Well, the Habs are down 3-1 to the mighty Capitals in their first-ever playoff match-up. While the fact itself wouldn't surprise anybody who hasn't seen any of the games, for those of us who have sat through every minute it is a major disappointment. The Canadiens have dominated significant portions of Games 2 and 4, but both times could not sustain the effort for a full 60 minutes and thus ended up on the losing end. It *could* have been 3-1 the other way or even a tie series, but bad breaks, bad breakdowns, and bad third periods have made the series what it is.
Tonight is Game 5 in the Caps' home barn. The crowd will of course be "Rocking the Red" and will be its usual boisterous self in support of Ovechkin and company. They will want to close out the series tonight to maximize their rest until Round Two begins, as a date with the Flyers looms on the horizon. For the Canadiens, there remains only a faint glimmer of hope. They will have to be perfect tonight in order to force a Game 6 back in Montreal. They cannot play very well for only 20, 40, 50 minutes; they must play excellent for a full three periods...and maybe even more.
The greatest burden of all falls on the shoulders of the goaltender. It is he who must stop the lethal offence led by the game's most offensive dynamo. This is the biggest game of his NHL career because if he does not win tonight, the future becomes very uncertain.
That goaltender is Jaroslav Halak.
It pains me that it is not Carey Price.
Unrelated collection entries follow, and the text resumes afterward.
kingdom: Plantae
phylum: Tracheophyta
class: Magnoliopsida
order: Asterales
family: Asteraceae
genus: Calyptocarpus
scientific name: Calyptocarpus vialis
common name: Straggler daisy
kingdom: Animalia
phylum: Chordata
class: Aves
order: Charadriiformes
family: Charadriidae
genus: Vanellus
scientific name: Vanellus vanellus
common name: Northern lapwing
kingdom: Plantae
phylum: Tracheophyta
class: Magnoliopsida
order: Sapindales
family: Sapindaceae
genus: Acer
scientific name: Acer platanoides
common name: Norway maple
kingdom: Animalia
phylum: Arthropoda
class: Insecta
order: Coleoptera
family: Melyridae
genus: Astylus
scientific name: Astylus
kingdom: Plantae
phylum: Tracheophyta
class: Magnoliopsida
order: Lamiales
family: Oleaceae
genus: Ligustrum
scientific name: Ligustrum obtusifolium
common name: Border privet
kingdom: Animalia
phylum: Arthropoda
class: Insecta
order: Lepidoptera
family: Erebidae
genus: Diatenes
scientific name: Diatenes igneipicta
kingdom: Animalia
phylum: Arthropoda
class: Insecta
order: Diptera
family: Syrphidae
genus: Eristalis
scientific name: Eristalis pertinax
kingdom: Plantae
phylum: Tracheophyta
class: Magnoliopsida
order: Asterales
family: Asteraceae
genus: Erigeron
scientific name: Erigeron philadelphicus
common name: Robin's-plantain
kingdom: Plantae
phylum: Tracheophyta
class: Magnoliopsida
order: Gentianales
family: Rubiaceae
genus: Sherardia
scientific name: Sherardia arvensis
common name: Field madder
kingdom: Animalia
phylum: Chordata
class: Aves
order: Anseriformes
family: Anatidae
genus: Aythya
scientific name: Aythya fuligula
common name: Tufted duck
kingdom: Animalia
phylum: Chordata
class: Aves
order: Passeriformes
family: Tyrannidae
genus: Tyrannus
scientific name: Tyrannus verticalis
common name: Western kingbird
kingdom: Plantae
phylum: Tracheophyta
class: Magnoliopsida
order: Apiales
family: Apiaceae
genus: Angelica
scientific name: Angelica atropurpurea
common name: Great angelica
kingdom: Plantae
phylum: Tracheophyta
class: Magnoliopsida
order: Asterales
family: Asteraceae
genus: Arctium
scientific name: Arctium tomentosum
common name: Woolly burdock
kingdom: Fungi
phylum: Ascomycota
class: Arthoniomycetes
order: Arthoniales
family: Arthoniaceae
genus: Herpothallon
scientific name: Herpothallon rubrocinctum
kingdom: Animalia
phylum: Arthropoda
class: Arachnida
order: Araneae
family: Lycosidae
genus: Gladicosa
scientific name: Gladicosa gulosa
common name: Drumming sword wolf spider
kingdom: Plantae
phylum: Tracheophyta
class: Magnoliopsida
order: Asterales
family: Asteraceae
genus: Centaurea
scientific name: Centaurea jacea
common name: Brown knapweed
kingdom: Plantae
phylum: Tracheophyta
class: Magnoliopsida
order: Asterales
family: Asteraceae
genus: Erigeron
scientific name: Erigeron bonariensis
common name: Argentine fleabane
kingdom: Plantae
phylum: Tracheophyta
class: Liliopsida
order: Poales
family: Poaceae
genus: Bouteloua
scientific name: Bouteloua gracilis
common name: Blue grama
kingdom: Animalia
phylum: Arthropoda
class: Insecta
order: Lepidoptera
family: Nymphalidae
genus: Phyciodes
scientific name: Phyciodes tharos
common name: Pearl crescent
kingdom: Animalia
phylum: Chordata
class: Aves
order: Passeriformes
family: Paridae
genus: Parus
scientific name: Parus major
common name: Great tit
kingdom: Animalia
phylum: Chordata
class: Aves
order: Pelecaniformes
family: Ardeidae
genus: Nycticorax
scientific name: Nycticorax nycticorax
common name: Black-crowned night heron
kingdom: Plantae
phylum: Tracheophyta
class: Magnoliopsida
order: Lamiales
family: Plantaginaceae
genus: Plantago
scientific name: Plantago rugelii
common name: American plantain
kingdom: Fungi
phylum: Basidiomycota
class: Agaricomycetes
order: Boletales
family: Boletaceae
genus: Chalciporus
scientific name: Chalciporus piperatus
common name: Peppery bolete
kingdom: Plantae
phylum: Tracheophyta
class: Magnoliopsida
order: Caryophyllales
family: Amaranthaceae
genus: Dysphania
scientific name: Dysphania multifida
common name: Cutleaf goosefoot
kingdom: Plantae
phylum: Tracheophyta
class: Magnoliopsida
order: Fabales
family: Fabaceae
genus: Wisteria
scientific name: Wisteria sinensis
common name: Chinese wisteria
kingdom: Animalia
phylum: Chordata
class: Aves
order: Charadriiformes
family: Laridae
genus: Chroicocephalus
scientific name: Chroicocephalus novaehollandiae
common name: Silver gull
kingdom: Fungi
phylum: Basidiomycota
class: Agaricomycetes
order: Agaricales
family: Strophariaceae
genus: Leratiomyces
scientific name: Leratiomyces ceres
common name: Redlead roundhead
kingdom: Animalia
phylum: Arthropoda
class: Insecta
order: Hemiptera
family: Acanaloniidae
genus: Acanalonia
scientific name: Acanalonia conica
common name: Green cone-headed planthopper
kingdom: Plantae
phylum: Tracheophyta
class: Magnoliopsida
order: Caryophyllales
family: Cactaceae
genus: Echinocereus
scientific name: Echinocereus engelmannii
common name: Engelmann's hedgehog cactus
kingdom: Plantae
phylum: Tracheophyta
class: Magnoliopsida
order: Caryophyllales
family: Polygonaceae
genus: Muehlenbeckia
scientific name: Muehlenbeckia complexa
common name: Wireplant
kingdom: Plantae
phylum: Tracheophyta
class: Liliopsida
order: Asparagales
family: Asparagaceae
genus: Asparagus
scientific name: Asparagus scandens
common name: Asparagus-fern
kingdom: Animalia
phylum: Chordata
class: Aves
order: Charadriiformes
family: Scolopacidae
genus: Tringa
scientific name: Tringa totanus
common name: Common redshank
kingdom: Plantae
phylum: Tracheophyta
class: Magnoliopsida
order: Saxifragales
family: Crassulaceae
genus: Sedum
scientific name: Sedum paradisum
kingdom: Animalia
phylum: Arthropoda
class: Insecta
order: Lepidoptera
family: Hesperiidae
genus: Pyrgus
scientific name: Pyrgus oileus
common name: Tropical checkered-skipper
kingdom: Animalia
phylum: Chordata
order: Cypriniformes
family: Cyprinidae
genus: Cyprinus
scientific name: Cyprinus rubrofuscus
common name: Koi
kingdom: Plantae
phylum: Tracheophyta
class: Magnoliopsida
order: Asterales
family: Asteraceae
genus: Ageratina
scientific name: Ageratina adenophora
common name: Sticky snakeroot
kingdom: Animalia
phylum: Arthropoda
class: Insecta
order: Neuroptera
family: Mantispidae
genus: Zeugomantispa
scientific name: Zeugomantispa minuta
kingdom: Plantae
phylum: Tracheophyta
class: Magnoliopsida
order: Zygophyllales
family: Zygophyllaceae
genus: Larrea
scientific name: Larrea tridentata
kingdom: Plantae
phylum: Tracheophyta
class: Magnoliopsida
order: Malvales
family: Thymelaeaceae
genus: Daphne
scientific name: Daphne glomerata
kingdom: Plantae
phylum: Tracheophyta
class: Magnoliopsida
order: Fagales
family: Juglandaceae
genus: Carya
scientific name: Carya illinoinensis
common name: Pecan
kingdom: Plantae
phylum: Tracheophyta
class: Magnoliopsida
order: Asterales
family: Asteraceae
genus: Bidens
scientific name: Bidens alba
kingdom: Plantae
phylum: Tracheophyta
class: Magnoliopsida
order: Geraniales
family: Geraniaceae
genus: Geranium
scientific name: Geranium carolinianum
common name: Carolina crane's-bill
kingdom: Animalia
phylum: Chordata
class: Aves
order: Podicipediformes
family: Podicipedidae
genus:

However, I accept it. Halak has earned the right to bounce back tonight after Price couldn't stop the onslaught the other day. He has been very good many times this year. He will have to be tonight, because if the Habs lose tonight, not only will their season be over, but so too could the career of one of these two young men with the organization.
Both are restricted free agents this coming July, and you have to think that one of them will be moved prior to next season, whether it's a trade at the draft or via an offer sheet come July 1st. The ongoing sideshow doesn't benefit either player or the organization. Both are highly valued commodities: highly-skilled and -talented goaltenders in their early 20s that have demonstrated that they are capable of handling #1 responsibilities and carrying the load for a team. Price has the higher pedigree, but Halak has shown more this year than he has in any previous year. At 24, Halak is entering his prime years. At only 22, Price is not there yet. Both want to be #1, and there's only one goal in Montreal to tend. Something's gotta give...
Here is my ideal scenario at this point:
1. Halak is traded to a Western Conference team for a high draft pick (1st or 2nd round) and/or a prospect. This gets him out of Montreal and into a situation where we will not have to regularly deal with a Price v. Halak debate.
2. Re-sign Carey Price to a medium-term deal for decent money. Two years would be ideal, since he'd only be 24 and thus not yet eligible to become an unrestricted free agent at the end of the contract but the Habs would be able to make the judgment at that time whether he deserves the long-term deal that keeps him in the bleu, blanc, et rouge for life.
3. The Canadiens acquire a veteran goaltender that can provide leadership and mentor Price. They can be assured of seeing 20-30 games (depending on their performance as well as that of Price) in order to quell the ego but still give them enough moxie to want to push Price hard to earn the role. I really wish they'd pushed to bring in Olaf Kolzig for this after Huet was traded, but that didn't happen; Price hasn't really been the same without that veteran presence since. Marty Turco is the ideal candidate. At 35, he may still field offers to be a #1 making #1 money from some teams who really need someone like him. The Canadiens may have to overpay a little bit to secure his rights. I'm not sure what other goalies are available, but he's my first pick.
I'll get into other, less happy scenarios, later.
But for now, enjoy the game. Go Habs Go!